> _TASK TO COMPLETE_: Pick out and copy every line below that has the word "Press".

Stored data entries:
· · ·
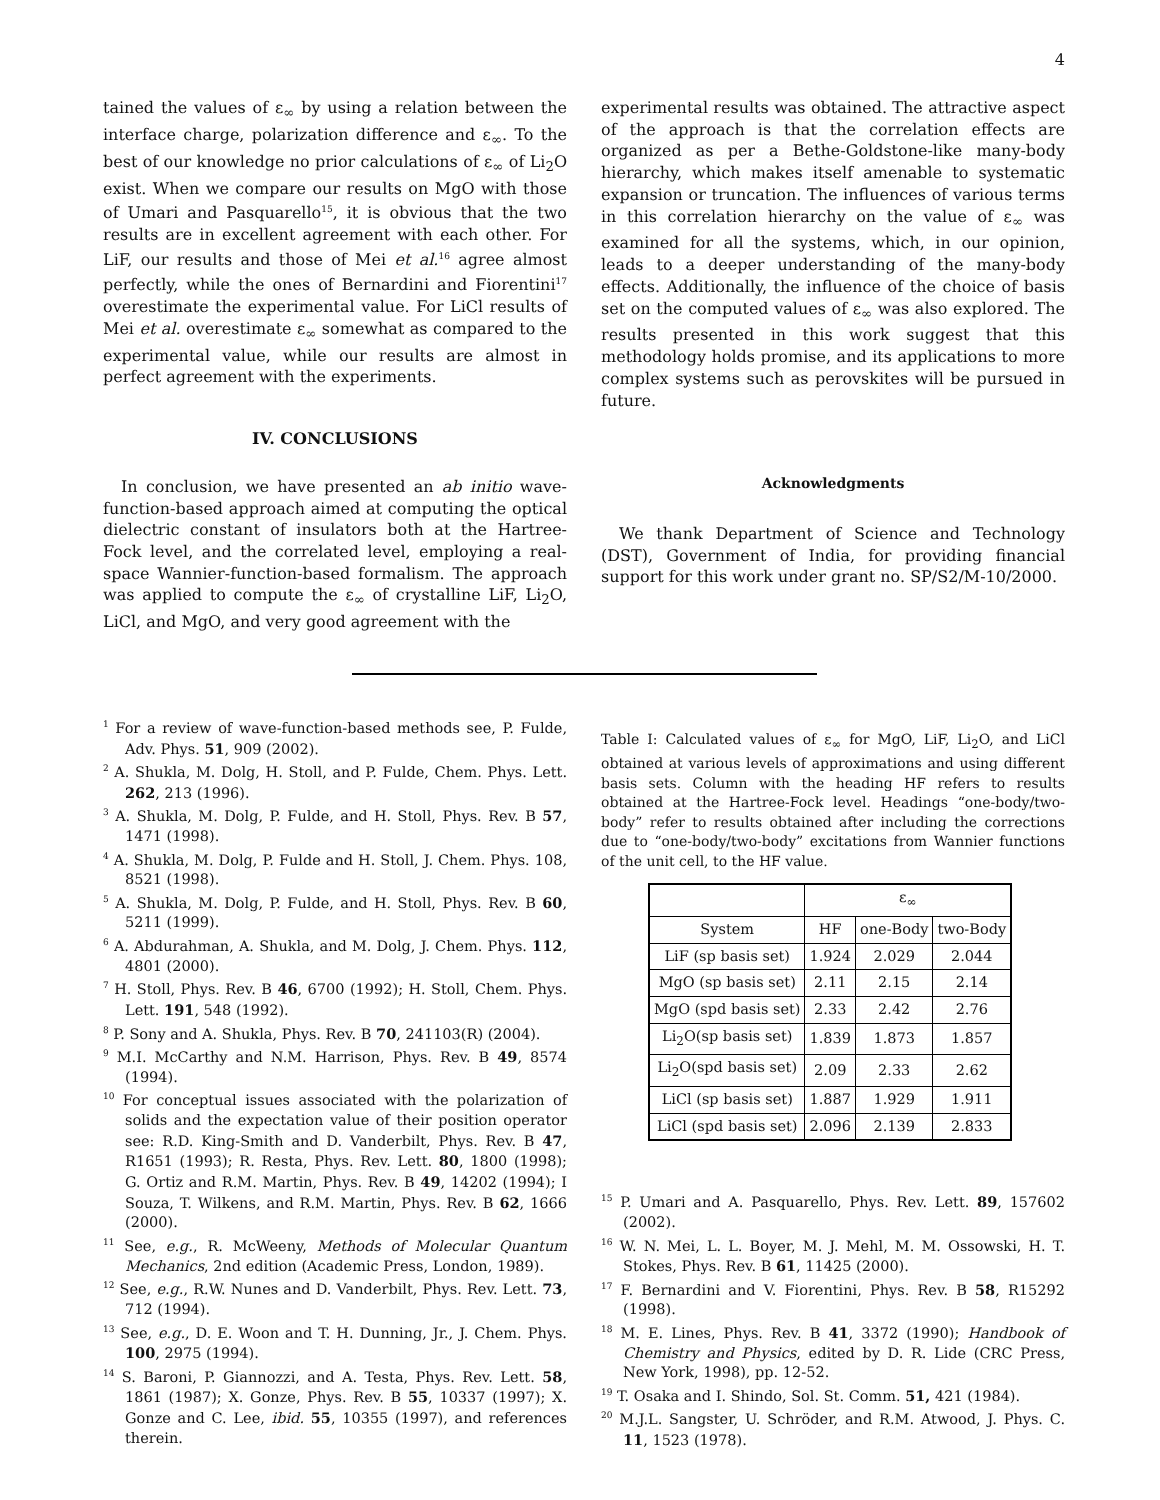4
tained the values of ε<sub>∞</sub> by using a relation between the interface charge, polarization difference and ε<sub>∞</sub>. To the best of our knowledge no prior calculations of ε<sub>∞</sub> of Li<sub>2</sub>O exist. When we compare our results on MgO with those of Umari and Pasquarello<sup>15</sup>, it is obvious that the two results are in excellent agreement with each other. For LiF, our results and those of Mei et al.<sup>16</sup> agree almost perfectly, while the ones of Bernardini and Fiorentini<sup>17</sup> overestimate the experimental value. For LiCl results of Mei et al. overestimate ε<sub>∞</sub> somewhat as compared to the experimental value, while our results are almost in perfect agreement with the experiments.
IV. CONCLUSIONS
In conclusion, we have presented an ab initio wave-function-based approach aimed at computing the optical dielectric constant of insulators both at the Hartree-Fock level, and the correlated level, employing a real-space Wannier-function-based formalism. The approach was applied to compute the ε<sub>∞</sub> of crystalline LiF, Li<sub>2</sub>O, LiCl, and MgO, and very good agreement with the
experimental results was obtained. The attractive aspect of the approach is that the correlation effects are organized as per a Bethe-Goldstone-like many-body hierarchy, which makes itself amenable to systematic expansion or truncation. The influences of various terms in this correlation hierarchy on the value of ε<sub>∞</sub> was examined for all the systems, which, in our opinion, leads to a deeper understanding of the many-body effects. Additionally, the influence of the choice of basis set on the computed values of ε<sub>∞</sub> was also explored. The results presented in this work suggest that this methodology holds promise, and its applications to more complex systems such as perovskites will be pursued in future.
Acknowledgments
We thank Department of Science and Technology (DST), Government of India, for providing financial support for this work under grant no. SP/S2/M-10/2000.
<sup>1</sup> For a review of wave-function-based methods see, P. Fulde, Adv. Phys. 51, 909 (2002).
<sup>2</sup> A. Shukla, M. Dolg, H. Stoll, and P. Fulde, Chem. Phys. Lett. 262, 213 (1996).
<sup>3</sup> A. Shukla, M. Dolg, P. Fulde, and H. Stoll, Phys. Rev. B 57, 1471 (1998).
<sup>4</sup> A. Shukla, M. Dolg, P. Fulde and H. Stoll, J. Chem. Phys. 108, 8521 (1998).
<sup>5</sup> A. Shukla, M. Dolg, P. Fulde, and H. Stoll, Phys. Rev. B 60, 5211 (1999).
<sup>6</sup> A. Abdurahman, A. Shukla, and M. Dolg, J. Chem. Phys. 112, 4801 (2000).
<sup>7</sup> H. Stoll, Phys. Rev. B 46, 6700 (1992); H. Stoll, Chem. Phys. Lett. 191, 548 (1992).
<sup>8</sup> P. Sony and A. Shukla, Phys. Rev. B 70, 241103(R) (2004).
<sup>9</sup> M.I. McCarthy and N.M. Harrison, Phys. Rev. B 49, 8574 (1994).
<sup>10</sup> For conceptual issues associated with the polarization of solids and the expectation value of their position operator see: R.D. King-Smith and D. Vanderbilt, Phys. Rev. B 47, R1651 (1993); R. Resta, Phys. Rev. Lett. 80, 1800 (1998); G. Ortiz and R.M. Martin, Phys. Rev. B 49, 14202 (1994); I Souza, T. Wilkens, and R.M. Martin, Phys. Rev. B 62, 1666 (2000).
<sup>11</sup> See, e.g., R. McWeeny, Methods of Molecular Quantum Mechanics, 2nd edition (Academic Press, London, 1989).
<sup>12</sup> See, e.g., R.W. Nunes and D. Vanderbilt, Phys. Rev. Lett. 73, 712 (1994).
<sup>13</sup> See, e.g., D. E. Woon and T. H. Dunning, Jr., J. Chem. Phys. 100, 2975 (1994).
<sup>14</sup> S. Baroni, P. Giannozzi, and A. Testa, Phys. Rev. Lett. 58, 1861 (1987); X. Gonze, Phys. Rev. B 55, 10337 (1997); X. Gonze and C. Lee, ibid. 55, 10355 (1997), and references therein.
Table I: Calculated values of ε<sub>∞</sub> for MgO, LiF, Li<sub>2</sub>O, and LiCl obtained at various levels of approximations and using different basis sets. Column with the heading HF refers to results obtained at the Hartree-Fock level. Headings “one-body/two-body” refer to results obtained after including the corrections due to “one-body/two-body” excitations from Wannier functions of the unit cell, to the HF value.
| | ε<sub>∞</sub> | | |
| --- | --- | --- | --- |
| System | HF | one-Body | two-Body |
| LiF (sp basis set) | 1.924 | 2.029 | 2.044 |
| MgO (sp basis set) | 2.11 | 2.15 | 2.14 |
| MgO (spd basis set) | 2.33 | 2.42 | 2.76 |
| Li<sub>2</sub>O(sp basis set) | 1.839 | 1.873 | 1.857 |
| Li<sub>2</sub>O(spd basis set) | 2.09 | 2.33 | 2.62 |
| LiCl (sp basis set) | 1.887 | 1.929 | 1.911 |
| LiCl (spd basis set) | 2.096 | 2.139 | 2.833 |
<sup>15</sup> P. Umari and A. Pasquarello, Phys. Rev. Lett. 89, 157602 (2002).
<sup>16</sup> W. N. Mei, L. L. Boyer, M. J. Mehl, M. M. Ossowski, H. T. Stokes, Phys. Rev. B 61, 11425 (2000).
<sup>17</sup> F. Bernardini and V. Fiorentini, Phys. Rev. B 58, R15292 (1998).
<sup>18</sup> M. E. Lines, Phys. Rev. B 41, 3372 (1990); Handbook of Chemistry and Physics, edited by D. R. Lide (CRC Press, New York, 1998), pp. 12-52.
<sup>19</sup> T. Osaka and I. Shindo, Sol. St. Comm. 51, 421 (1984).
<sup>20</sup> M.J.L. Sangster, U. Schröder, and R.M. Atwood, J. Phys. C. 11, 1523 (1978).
· · ·
> _RESPONSE AREA_:
<sup>11</sup> See, e.g., R. McWeeny, Methods of Molecular Quantum Mechanics, 2nd edition (Academic Press, London, 1989).
<sup>18</sup> M. E. Lines, Phys. Rev. B 41, 3372 (1990); Handbook of Chemistry and Physics, edited by D. R. Lide (CRC Press, New York, 1998), pp. 12-52.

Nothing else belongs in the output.